Thursday, December 22, 2022

That Rare Commodity


I listen to him on the radio often, most mornings in fact.  He is entertaining, and on most political issues worth hearing. On issues of morality, he comes across as, how should I put it, a decent role model. However, therein may lie the danger.  I hesitate to use the terminology of “a wolf in sheep’s clothing”, but there is good reason to beware.  While he speaks MUCH about God and uses Christian “lingo” every day, he is not a Christian (though he would claim the contrary). The man I am talking about is Glen Beck.

In case you missed it, Glen Beck is, and has been for many years, a Mormon.  So what’s the big deal, you might ask? Well, maybe you missed that as well, but Mormons are not Christians! In fact, the Church of Jesus Christ of Latter-Day Saints, also known as the Mormons or LDS, is THE most polytheistic (multiple gods) religion in the world, far surpassing even eastern religions such as Hinduism and Buddhism. In LDS theology, there are literally (and I mean literally in its original sense, not the way it is commonly used today), an infinite number of gods. Though they would claim to be monotheists, that is just another example of Mormons using a term in a way that is foreign to traditional Christian usage.  When they claim monotheism, what they mean is that they only worship the god of this planet.

The one called “Heavenly Father” in LDS teaching, was once a man (and a sinner!) from a planet circling a star called Kolob, who “progressed” into godhood at which time he “organized” this planet out of matter, which they believe to be eternal.  The “Jesus Christ” who they use in the name of their church is the firstborn of an innumerable number of spirit children born to “Heavenly Father” by one of his many wives, which he married as a man back on his home planet (where he earned his godhood). Also among “Heavenly Father’s” eldest spirit children is Lucifer, which makes Jesus and Lucifer brothers (there’s always one black sheep in the family, right?), and though much, much younger, you and I are also spirit brothers to them both. When it comes right down to it, a whole pile of the terms we use as Christians have a meaning among the LDS that is completely foreign to us.  Even “salvation”, which is arguably one of the most important concepts in Christianity, means something totally different to a Mormon.

 That is just the peak of the iceberg of reasons that Mormons cannot be called fellow Christians by those who truly are.  But back to Glen Beck. I do not argue that you should not listen to his radio program.
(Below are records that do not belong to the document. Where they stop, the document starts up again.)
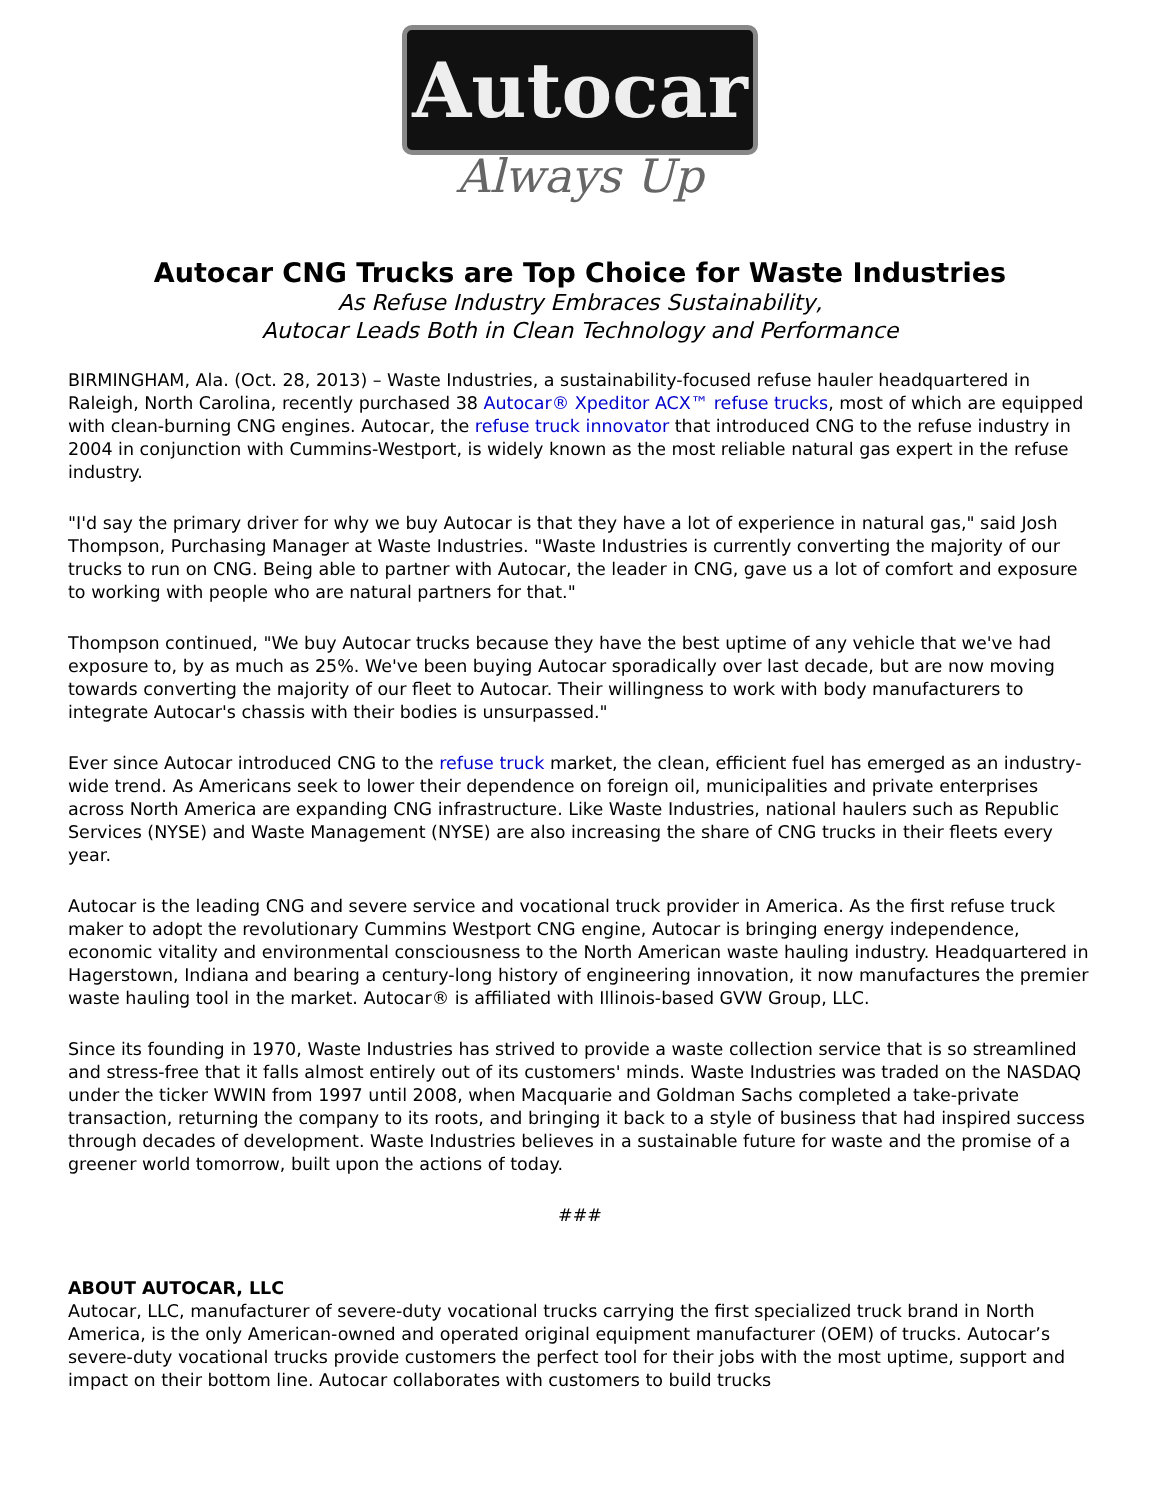Autocar
Always Up
Autocar CNG Trucks are Top Choice for Waste Industries
As Refuse Industry Embraces Sustainability,
Autocar Leads Both in Clean Technology and Performance
BIRMINGHAM, Ala. (Oct. 28, 2013) – Waste Industries, a sustainability-focused refuse hauler headquartered in Raleigh, North Carolina, recently purchased 38 Autocar® Xpeditor ACX™ refuse trucks, most of which are equipped with clean-burning CNG engines. Autocar, the refuse truck innovator that introduced CNG to the refuse industry in 2004 in conjunction with Cummins-Westport, is widely known as the most reliable natural gas expert in the refuse industry.
"I'd say the primary driver for why we buy Autocar is that they have a lot of experience in natural gas," said Josh Thompson, Purchasing Manager at Waste Industries. "Waste Industries is currently converting the majority of our trucks to run on CNG. Being able to partner with Autocar, the leader in CNG, gave us a lot of comfort and exposure to working with people who are natural partners for that."
Thompson continued, "We buy Autocar trucks because they have the best uptime of any vehicle that we've had exposure to, by as much as 25%. We've been buying Autocar sporadically over last decade, but are now moving towards converting the majority of our fleet to Autocar. Their willingness to work with body manufacturers to integrate Autocar's chassis with their bodies is unsurpassed."
Ever since Autocar introduced CNG to the refuse truck market, the clean, efficient fuel has emerged as an industry-wide trend. As Americans seek to lower their dependence on foreign oil, municipalities and private enterprises across North America are expanding CNG infrastructure. Like Waste Industries, national haulers such as Republic Services (NYSE) and Waste Management (NYSE) are also increasing the share of CNG trucks in their fleets every year.
Autocar is the leading CNG and severe service and vocational truck provider in America. As the first refuse truck maker to adopt the revolutionary Cummins Westport CNG engine, Autocar is bringing energy independence, economic vitality and environmental consciousness to the North American waste hauling industry. Headquartered in Hagerstown, Indiana and bearing a century-long history of engineering innovation, it now manufactures the premier waste hauling tool in the market. Autocar® is affiliated with Illinois-based GVW Group, LLC.
Since its founding in 1970, Waste Industries has strived to provide a waste collection service that is so streamlined and stress-free that it falls almost entirely out of its customers' minds. Waste Industries was traded on the NASDAQ under the ticker WWIN from 1997 until 2008, when Macquarie and Goldman Sachs completed a take-private transaction, returning the company to its roots, and bringing it back to a style of business that had inspired success through decades of development. Waste Industries believes in a sustainable future for waste and the promise of a greener world tomorrow, built upon the actions of today.
###
ABOUT AUTOCAR, LLC
Autocar, LLC, manufacturer of severe-duty vocational trucks carrying the first specialized truck brand in North America, is the only American-owned and operated original equipment manufacturer (OEM) of trucks. Autocar’s severe-duty vocational trucks provide customers the perfect tool for their jobs with the most uptime, support and impact on their bottom line. Autocar collaborates with customers to build trucks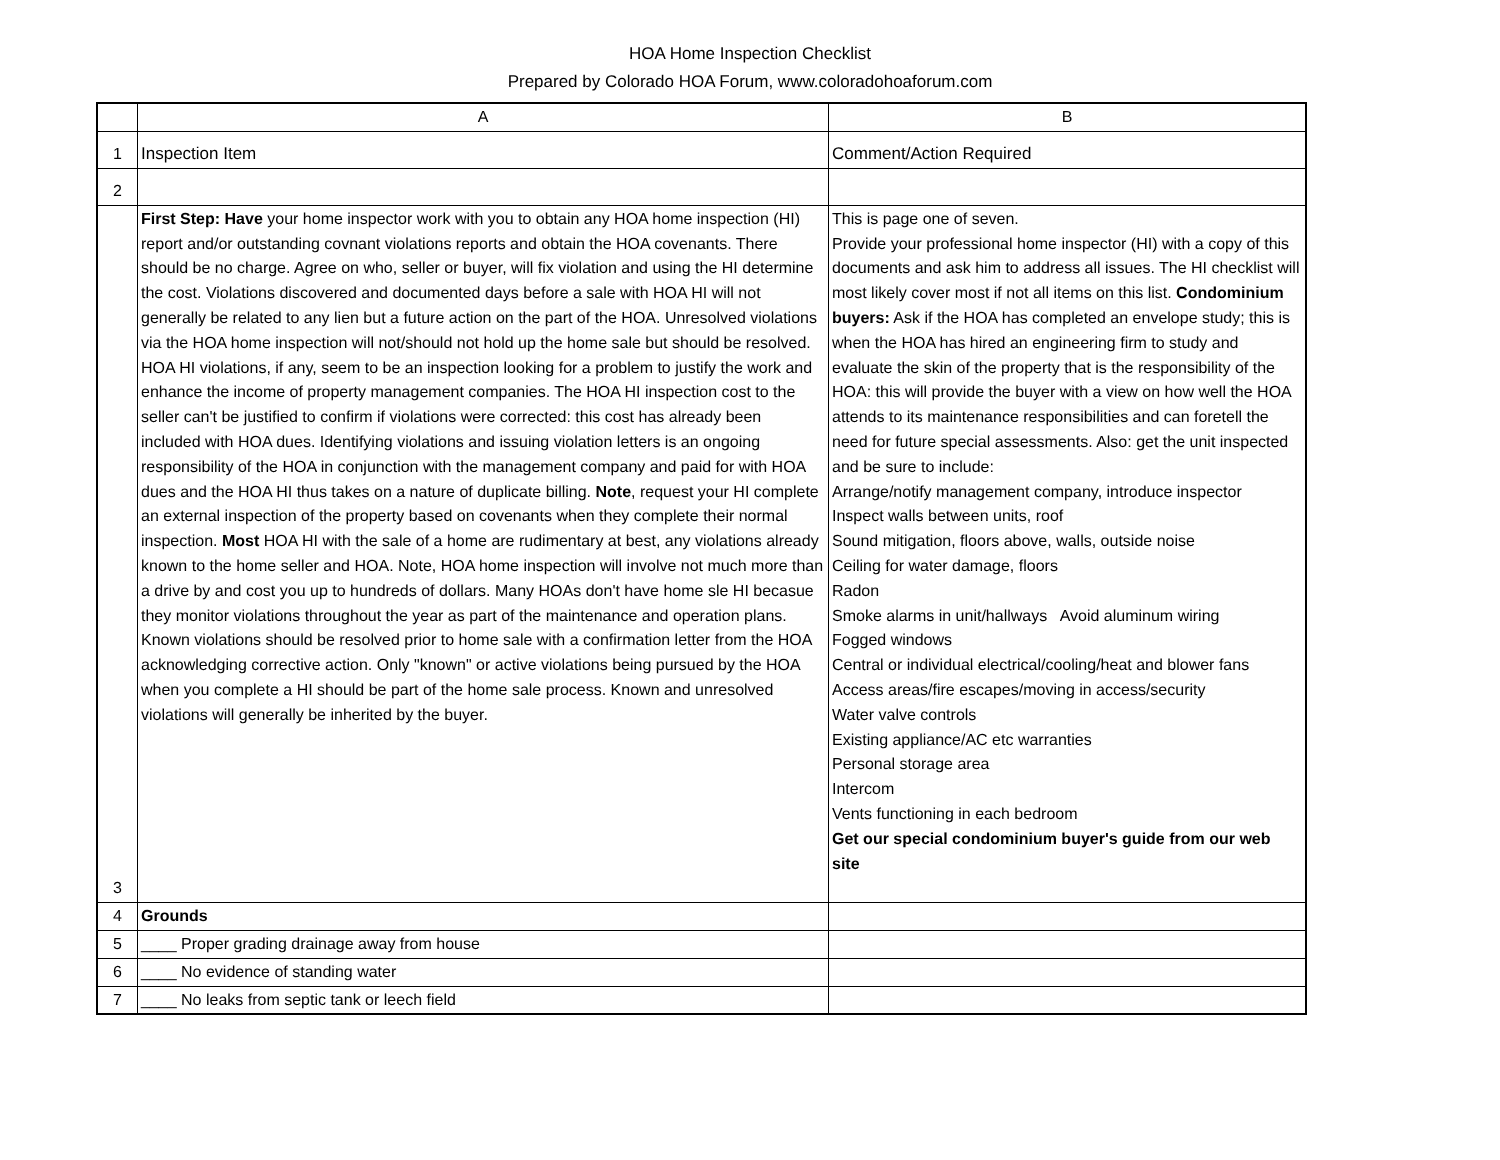HOA Home Inspection Checklist
Prepared by Colorado HOA Forum, www.coloradohoaforum.com
| | A | B |
| --- | --- | --- |
| 1 | Inspection Item | Comment/Action Required |
| 2 | | |
| 3 | First Step: Have your home inspector work with you to obtain any HOA home inspection (HI) report and/or outstanding covnant violations reports and obtain the HOA covenants. There should be no charge. Agree on who, seller or buyer, will fix violation and using the HI determine the cost. Violations discovered and documented days before a sale with HOA HI will not generally be related to any lien but a future action on the part of the HOA. Unresolved violations via the HOA home inspection will not/should not hold up the home sale but should be resolved. HOA HI violations, if any, seem to be an inspection looking for a problem to justify the work and enhance the income of property management companies. The HOA HI inspection cost to the seller can't be justified to confirm if violations were corrected: this cost has already been included with HOA dues. Identifying violations and issuing violation letters is an ongoing responsibility of the HOA in conjunction with the management company and paid for with HOA dues and the HOA HI thus takes on a nature of duplicate billing. Note , request your HI complete an external inspection of the property based on covenants when they complete their normal inspection. Most HOA HI with the sale of a home are rudimentary at best, any violations already known to the home seller and HOA. Note, HOA home inspection will involve not much more than a drive by and cost you up to hundreds of dollars. Many HOAs don't have home sle HI becasue they monitor violations throughout the year as part of the maintenance and operation plans. Known violations should be resolved prior to home sale with a confirmation letter from the HOA acknowledging corrective action. Only "known" or active violations being pursued by the HOA when you complete a HI should be part of the home sale process. Known and unresolved violations will generally be inherited by the buyer. | This is page one of seven. Provide your professional home inspector (HI) with a copy of this documents and ask him to address all issues. The HI checklist will most likely cover most if not all items on this list. Condominium buyers: Ask if the HOA has completed an envelope study; this is when the HOA has hired an engineering firm to study and evaluate the skin of the property that is the responsibility of the HOA: this will provide the buyer with a view on how well the HOA attends to its maintenance responsibilities and can foretell the need for future special assessments. Also: get the unit inspected and be sure to include: Arrange/notify management company, introduce inspector Inspect walls between units, roof Sound mitigation, floors above, walls, outside noise Ceiling for water damage, floors Radon Smoke alarms in unit/hallways Avoid aluminum wiring Fogged windows Central or individual electrical/cooling/heat and blower fans Access areas/fire escapes/moving in access/security Water valve controls Existing appliance/AC etc warranties Personal storage area Intercom Vents functioning in each bedroom Get our special condominium buyer's guide from our web site |
| 4 | Grounds | |
| 5 | ____ Proper grading drainage away from house | |
| 6 | ____ No evidence of standing water | |
| 7 | ____ No leaks from septic tank or leech field | |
He’s funny. His political views are generally quite reasonable.  Just be aware that when he starts talking religion, what comes out of his mouth does not mean the same thing to him as what you might think it means (assuming you are a Christian). Exercise some discernment; that commodity which seems to be so rare these days.

Wednesday, December 14, 2022




Seems that I hear it everyday, in one context or another. Perfect. Often its just a one-word commentary of general agreement. Perfect. Other times it’s used as sarcasm. Perfect. The tone of voice and the context will generally give away how “perfect” is meant to be taken.

The one way it less often used today is to express, well … perfection! Maybe that’s because we rarely see perfection here in this world, and with good reason. Ever since Adam took a bite out of that fruit, everything surrounding us has tasted the results of that most famous of taste tests.

But there is one thing we should all be reminded of when the word “perfect” comes into view.  That is a perfect salvation. And a perfect salvation is only possible when neither mercy or justice are compromised, one for the benefit of the other.  On the side of a perfect justice, every sin needs to be punished, period.  Not just forgiven, but punished. On the side of a perfect mercy, none of the sins can be punished, period. Not just a reduced or suspended sentence.  Such a dichotomy can only be overcome by a perfect Savior, one that lived a perfectly sinless life in order that He would be a perfect sacrifice to pay for the sins demanded by a perfect justice.

That is why Jesus is the only way to salvation. Sounds perfect to me.